Changing Waychester to Garenport obviously has a significant change on the whole campaign, but Dunsbury actually featured relatively little, so changing it to Barrowmere just makes it more evocative and grimdark. Grimishdarkish, at least.
I've given plenty of thought to my own embrace—or lack thereof—of grimdark, and I've come to believe that while I like dark fantasy; what I call an equal parts hybrid of fantasy and horror, and I like low fantasy; the grubbier, sword & sorcery or even more "normal" aspect of fantasy rather than larger than life superheroes saving the world, and I like other aesthetic subgenres that are near to grimdark, that grimdark itself is a bridge too far. Two quotes from the Infogalactic article on grimdark highlight why:
Adam Roberts described it as fiction "where nobody is honourable and Might is Right", and as "the standard way of referring to fantasies that turn their backs on the more uplifting, Pre-Raphaelite visions of idealized medievaliana, and instead stress how nasty, brutish, short and, er, dark life back then 'really' was". But he noted that grimdark has little to do with re-imagining an actual historic reality and more with conveying the sense that our own world is a "cynical, disillusioned, ultraviolent place".

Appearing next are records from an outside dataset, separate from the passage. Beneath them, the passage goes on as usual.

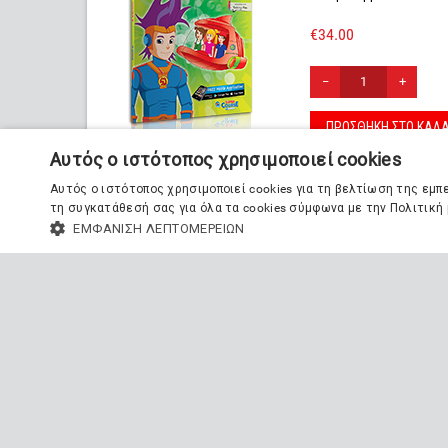
€
34.00
−
+
ΠΡΟΣΘΉΚΗ ΣΤΟ ΚΑΛΆ
Αυτός ο ιστότοπος χρησιμοποιεί cookies
Αυτός ο ιστότοπος χρησιμοποιεί cookies για τη βελτίωση της εμ
τη συγκατάθεσή σας για όλα τα cookies σύμφωνα με την Πολιτική μ
REVISION BOOK I LI
ΕΜΦΆΝΙΣΗ ΛΕΠΤΟΜΕΡΕΙΏΝ
Περιλαμβάνει: MP3 
€
17.00
−
+
ΠΡΟΣΘΉΚΗ ΣΤΟ ΚΑΛΆ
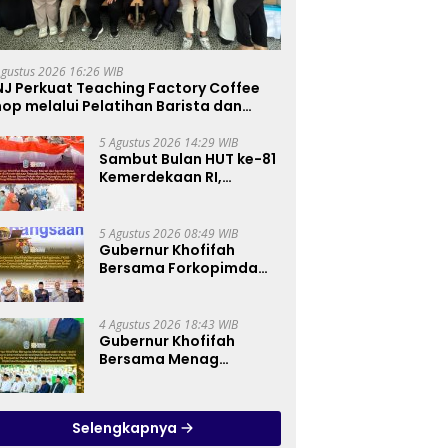
Agustus 2026 16:26 WIB
NJ Perkuat Teaching Factory Coffee
op melalui Pelatihan Barista dan
oduksi Cookies di SLBN 2 Central Kota
imahi
5 Agustus 2026 14:29 WIB
Sambut Bulan HUT ke-81
Kemerdekaan RI,
Gubernur Khofifah
Semarakkan Pasar
Murah di Gresik dengan
5 Agustus 2026 08:49 WIB
Berbagi Ribuan Bendera
Gubernur Khofifah
Merah Putih Bagi
Bersama Forkopimda
Masyarakat
dan Tokoh Lintas
Agama Perkuat
Komitmen Jaga
4 Agustus 2026 18:43 WIB
Kedamaian Jawa Timur
Gubernur Khofifah
serta Semangat
Bersama Menag
Kebangsaan
Nasaruddin Umar Hadiri
Tabligh Akbar _Bridging
to International Grand
Selengkapnya
Imams Conference_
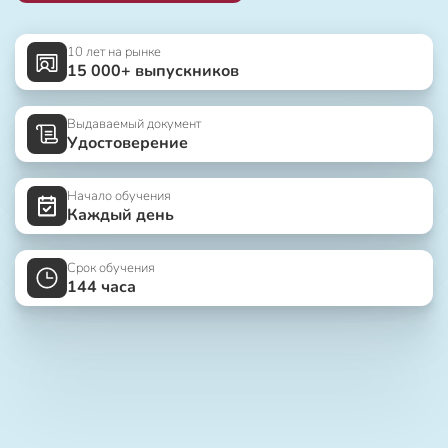
10 лет на рынке
15 000+ выпускников
Выдаваемый документ
Удостоверение
Начало обучения
Каждый день
Срок обучения
144 часа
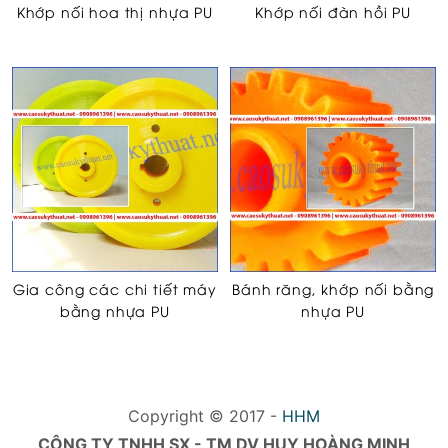
Khớp nối hoa thị nhựa PU
Khớp nối đàn hồi PU
Gia công các chi tiết máy
Bánh răng, khớp nối bằng
bằng nhựa PU
nhựa PU
Copyright © 2017 -
HHM
CÔNG TY TNHH SX - TM DV HUY HOÀNG MINH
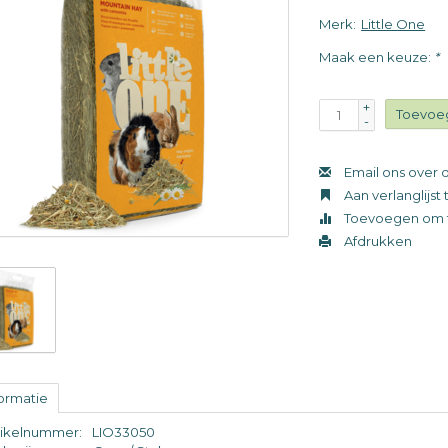
Merk:
Little One
Maak een keuze:
*
+
Toevoe
-
Email ons over d
Aan verlanglijs
Toevoegen om t
Afdrukken
formatie
tikelnummer:
LIO33050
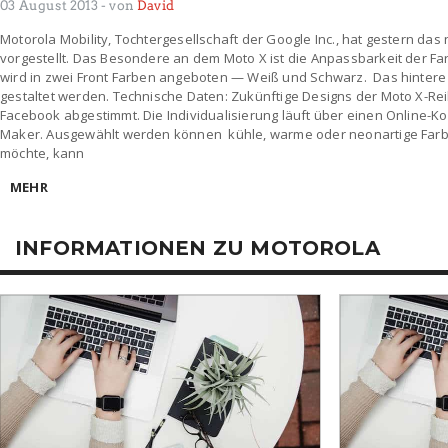
03 August 2013
- von
David
Motorola Mobility, Tochtergesellschaft der Google Inc., hat gestern das
vorgestellt. Das Besondere an dem Moto X ist die Anpassbarkeit der F
wird in zwei Front Farben angeboten — Weiß und Schwarz. Das hintere 
gestaltet werden. Technische Daten: Zukünftige Designs der Moto X-R
Facebook abgestimmt. Die Individualisierung läuft über einen Online-
Maker. Ausgewählt werden können kühle, warme oder neonartige Farb
möchte, kann
MEHR
INFORMATIONEN ZU MOTOROLA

Roberts, Adam (2014). Get Started in: Writing Science Fiction and Fantasy. Hachette UK. p. 42. ISBN 9781444795660.
Liz Bourke considered grimdark's defining characteristic to be "a retreat into the valorisation of darkness for darkness's sake, into a kind of nihilism that portrays right action ... as either impossible or futile". This, according to her, has the effect of absolving the protagonists as well as the reader from moral responsibility.
Bourke, Liz (17 April 2015). "The Dark Defiles by Richard Morgan". Strange Horizons.
I've written before about how much I dislike the George Rape Rape Martin style of storytelling, and how much I disliked my one novel of Joe Abercrombie's that I read. (Although I do like Glen Cook's Black Company. Maybe that's not quite all the way to grimdark, though—just a neighbor of it.)